1. El ROS como eje del sistema preventivo
El Reporte de Operaciones Sospechosas (ROS) constituye uno de los pilares centrales del sistema preventivo de lavado de activos y financiamiento del terrorismo. No se trata de un mecanismo sancionatorio ni de una imputación penal, sino de una herramienta de alerta temprana, destinada a permitir la actuación de las autoridades competentes.
Sin embargo, su correcta utilización plantea dificultades relevantes:
¿cuándo debe presentarse?, ¿con qué grado de certeza?, ¿qué información resulta suficiente?, ¿qué margen de apreciación tiene el sujeto obligado?
Estas cuestiones han sido abordadas por el Tribunal de lo Contencioso Administrativo en varios pronunciamientos relevantes.
2. La oportunidad del ROS: ni prematuro ni tardío
La Sentencia TCA Nº 88/2018, vinculada a un corredor de bolsa en el contexto del caso Lava Jato, contiene un desarrollo particularmente rico sobre la oportunidad del ROS.
El Tribunal descarta la idea de que el ROS deba presentarse únicamente cuando exista certeza sobre la ilicitud de la operación. Por el contrario, reafirma que el estándar exigido es el de sospecha fundada, construida a partir de inconsistencias objetivas y subjetivas detectadas por el sujeto obligado.
Al mismo tiempo, el TCA advierte que la acumulación prolongada de indicios sin reporte puede configurar un incumplimiento relevante, aun cuando el ROS finalmente se haya presentado.
3. El ROS no es una denuncia penal
En la Sentencia TCA Nº 386/2023, el Tribunal vuelve sobre este punto y aclara expresamente que el ROS:
- no exige prueba del delito,
- no implica calificación jurídica penal,
- no supone imputación de responsabilidad al cliente.
Esta precisión resulta clave, ya que uno de los argumentos defensivos más habituales consiste en sostener que “no había certeza suficiente” para reportar.
El Tribunal es claro: exigir certeza equivaldría a vaciar de contenido el sistema preventivo.

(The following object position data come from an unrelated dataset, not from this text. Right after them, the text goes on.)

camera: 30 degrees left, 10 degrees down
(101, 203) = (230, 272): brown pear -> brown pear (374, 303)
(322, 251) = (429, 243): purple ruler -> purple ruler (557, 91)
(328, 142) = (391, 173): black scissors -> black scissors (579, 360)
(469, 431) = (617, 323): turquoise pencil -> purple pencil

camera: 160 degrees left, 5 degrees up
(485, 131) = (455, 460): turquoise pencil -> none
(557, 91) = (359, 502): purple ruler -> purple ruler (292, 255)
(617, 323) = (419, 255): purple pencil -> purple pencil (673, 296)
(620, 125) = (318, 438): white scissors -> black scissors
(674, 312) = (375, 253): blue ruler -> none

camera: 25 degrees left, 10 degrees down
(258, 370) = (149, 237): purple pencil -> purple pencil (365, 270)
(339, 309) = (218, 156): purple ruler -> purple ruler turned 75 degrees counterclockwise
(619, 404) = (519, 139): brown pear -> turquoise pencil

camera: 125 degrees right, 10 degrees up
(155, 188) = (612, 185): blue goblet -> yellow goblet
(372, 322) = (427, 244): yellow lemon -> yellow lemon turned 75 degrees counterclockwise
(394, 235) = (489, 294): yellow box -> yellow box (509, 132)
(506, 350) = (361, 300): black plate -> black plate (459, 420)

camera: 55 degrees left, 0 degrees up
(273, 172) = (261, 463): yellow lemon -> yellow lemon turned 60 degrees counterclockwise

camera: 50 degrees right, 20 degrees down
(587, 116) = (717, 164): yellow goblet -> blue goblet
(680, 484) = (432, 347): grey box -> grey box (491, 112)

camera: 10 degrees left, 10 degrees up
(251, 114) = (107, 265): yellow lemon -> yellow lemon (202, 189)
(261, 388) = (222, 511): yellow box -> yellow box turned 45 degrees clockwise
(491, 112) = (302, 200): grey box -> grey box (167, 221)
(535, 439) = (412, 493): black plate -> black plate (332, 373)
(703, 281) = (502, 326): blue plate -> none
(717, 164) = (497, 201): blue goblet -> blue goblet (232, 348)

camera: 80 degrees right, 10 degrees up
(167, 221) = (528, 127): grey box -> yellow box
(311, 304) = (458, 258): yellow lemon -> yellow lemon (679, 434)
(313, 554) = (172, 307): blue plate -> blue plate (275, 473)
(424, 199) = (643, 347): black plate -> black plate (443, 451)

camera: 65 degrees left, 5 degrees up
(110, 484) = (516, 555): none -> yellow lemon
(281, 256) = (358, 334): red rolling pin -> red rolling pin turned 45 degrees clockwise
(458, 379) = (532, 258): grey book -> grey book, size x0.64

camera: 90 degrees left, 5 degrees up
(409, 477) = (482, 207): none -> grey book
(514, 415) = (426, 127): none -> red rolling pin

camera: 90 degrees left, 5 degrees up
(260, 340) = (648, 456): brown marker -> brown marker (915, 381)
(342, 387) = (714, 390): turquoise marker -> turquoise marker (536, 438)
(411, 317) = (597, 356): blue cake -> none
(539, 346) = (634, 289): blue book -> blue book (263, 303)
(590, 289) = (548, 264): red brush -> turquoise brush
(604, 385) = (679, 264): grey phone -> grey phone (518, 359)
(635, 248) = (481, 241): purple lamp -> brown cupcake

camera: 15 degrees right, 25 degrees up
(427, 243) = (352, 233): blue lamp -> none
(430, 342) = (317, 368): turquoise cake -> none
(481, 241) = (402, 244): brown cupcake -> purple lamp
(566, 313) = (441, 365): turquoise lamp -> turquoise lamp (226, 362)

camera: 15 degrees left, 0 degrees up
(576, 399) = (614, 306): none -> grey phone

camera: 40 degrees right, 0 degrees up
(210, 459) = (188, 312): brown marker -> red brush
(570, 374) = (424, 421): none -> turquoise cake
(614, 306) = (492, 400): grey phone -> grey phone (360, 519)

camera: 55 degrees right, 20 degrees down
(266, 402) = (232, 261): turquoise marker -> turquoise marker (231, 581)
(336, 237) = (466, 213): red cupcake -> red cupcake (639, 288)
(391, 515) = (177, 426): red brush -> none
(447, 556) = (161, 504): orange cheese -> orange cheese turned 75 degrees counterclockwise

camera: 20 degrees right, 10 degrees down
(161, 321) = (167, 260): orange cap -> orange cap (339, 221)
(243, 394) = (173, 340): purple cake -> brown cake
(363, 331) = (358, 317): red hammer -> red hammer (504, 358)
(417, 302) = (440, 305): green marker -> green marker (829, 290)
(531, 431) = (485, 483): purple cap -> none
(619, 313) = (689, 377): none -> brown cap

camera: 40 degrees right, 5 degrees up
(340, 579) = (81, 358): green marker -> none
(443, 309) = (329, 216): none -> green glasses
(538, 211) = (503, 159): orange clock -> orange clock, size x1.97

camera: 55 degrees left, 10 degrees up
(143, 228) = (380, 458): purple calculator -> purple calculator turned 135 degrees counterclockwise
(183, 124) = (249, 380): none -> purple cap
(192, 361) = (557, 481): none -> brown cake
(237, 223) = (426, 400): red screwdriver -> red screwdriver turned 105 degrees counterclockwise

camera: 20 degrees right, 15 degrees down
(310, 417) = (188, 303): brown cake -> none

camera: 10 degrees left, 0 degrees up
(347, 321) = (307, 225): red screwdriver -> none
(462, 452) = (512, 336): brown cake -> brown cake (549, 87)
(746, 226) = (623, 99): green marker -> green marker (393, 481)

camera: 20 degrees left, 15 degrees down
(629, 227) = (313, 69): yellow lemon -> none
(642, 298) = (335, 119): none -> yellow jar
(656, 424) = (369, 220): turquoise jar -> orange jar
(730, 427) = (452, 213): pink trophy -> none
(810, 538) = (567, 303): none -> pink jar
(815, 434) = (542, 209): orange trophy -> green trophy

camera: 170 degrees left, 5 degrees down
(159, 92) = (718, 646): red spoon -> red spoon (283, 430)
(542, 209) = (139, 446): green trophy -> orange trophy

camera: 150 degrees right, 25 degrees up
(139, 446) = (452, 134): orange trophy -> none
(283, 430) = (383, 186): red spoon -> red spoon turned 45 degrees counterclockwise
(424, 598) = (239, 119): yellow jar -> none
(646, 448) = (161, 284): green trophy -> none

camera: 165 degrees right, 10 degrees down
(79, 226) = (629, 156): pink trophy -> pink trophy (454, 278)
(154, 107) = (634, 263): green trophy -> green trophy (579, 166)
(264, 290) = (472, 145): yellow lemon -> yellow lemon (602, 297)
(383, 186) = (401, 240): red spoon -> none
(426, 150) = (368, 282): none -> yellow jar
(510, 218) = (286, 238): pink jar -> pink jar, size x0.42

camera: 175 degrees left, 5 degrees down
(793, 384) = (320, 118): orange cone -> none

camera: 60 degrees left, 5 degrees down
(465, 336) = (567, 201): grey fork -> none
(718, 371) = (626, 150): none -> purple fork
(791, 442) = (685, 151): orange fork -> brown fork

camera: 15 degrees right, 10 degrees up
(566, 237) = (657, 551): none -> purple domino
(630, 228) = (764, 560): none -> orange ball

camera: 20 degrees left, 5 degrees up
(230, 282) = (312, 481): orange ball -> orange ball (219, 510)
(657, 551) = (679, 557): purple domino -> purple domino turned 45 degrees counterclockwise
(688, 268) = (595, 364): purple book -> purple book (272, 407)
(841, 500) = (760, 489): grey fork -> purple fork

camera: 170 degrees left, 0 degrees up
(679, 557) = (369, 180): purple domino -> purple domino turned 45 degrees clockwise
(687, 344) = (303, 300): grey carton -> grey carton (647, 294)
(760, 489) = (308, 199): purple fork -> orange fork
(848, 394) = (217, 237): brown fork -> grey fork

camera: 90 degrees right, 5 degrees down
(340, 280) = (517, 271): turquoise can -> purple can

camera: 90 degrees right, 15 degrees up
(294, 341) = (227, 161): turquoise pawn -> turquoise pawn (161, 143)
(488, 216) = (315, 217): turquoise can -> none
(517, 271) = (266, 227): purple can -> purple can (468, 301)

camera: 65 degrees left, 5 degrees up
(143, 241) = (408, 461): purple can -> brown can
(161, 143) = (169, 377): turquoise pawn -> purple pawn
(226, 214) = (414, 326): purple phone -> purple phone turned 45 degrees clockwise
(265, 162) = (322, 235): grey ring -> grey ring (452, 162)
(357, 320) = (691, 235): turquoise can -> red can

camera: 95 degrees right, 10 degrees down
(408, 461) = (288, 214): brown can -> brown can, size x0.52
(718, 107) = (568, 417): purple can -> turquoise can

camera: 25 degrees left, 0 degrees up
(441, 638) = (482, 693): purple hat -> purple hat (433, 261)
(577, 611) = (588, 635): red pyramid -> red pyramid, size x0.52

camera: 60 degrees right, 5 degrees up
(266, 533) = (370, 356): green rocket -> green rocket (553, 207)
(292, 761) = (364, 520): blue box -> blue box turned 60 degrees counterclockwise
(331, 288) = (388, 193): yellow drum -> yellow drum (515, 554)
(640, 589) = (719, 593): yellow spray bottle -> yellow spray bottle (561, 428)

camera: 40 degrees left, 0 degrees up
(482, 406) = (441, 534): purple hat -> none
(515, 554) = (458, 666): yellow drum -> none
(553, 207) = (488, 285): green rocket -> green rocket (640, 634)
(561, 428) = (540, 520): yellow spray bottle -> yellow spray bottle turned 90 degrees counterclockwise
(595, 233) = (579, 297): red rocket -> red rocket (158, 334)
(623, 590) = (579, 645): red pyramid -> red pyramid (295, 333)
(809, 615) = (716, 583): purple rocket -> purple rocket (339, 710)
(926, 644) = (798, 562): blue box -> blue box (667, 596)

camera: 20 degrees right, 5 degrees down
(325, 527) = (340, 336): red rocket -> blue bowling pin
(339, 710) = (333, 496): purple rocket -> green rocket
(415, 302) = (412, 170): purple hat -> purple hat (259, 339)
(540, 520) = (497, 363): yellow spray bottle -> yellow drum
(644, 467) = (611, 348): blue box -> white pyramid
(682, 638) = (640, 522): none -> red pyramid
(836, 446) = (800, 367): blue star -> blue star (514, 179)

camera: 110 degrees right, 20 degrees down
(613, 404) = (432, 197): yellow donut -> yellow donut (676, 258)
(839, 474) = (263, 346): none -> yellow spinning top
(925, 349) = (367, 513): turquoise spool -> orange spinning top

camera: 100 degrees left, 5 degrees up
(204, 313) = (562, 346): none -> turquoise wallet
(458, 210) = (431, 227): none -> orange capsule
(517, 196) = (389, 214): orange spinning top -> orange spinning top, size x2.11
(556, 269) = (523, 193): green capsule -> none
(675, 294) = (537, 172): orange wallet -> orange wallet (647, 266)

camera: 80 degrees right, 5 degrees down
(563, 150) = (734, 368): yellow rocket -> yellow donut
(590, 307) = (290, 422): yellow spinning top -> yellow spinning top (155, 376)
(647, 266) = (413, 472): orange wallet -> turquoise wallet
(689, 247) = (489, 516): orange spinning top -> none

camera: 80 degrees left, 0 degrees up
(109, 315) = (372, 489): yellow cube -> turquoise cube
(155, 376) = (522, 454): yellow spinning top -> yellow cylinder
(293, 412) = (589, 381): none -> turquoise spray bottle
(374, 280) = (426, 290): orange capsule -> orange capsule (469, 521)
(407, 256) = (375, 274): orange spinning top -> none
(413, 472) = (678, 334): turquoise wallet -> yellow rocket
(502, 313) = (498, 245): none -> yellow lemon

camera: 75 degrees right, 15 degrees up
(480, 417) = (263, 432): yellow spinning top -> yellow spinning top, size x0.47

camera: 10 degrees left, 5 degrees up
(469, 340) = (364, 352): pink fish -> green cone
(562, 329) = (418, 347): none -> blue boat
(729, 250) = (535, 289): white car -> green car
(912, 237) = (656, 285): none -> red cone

4. El momento del ROS y el análisis ex post
Un aspecto especialmente relevante de la Sentencia Nº 386/2023 es que el TCA fija, para el caso concreto, cuándo debió haberse presentado el ROS, reconstruyendo retrospectivamente el momento en que los elementos disponibles ya configuraban una sospecha razonable.
Este análisis ex post genera una tensión inevitable:
el sujeto obligado decide en tiempo real, mientras que la Administración y el Tribunal juzgan con información completa y retrospectiva.
Aun así, el Tribunal sostiene que, en el caso analizado, los indicios acumulados —operaciones inusuales, falta de justificación económica y noticias públicas relevantes— tornaban exigible el reporte en una etapa anterior.
5. El uso de guías administrativas como criterio interpretativo
En este punto, la jurisprudencia incorpora un elemento novedoso: la utilización de guías de la SENACLAFT como apoyo interpretativo para evaluar la razonabilidad del comportamiento del sujeto obligado.
Si bien estas guías no tienen rango normativo, el Tribunal las considera útiles para determinar estándares técnicos esperables, especialmente en lo relativo a:
- señales de alerta,
- acumulación de indicios,
- y razonabilidad del timing del ROS.
6. La dificultad estructural del ROS
Las propias sentencias reconocen, implícitamente, una dificultad estructural del sistema:
un ROS demasiado temprano puede resultar inútil o impreciso, mientras que uno tardío puede ser considerado incumplimiento sancionable.
El TCA no desconoce esta tensión, pero coloca el énfasis en la capacidad del sujeto obligado de justificar su decisión, documentar su razonamiento y demostrar que actuó conforme a un sistema preventivo coherente.
7. Enseñanzas prácticas
De la jurisprudencia analizada se desprenden algunas conclusiones claras:
- El ROS se activa por sospecha razonable, no por certeza.
- La oportunidad se evalúa según los indicios disponibles en cada momento, no a la luz del resultado final.
- La documentación del análisis interno es tan importante como el reporte en sí.
- La inacción prolongada frente a señales claras es especialmente riesgosa desde el punto de vista sancionatorio.
8. Reflexión final
El ROS no es un acto mecánico ni un reflejo automático. Es una decisión compleja, situada en un espacio intermedio entre la prevención y la incertidumbre.
La jurisprudencia del TCA confirma que el sistema preventivo no exige infalibilidad, pero sí criterio, coherencia y trazabilidad. En ese equilibrio se juega, muchas veces, la defensa del sujeto obligado.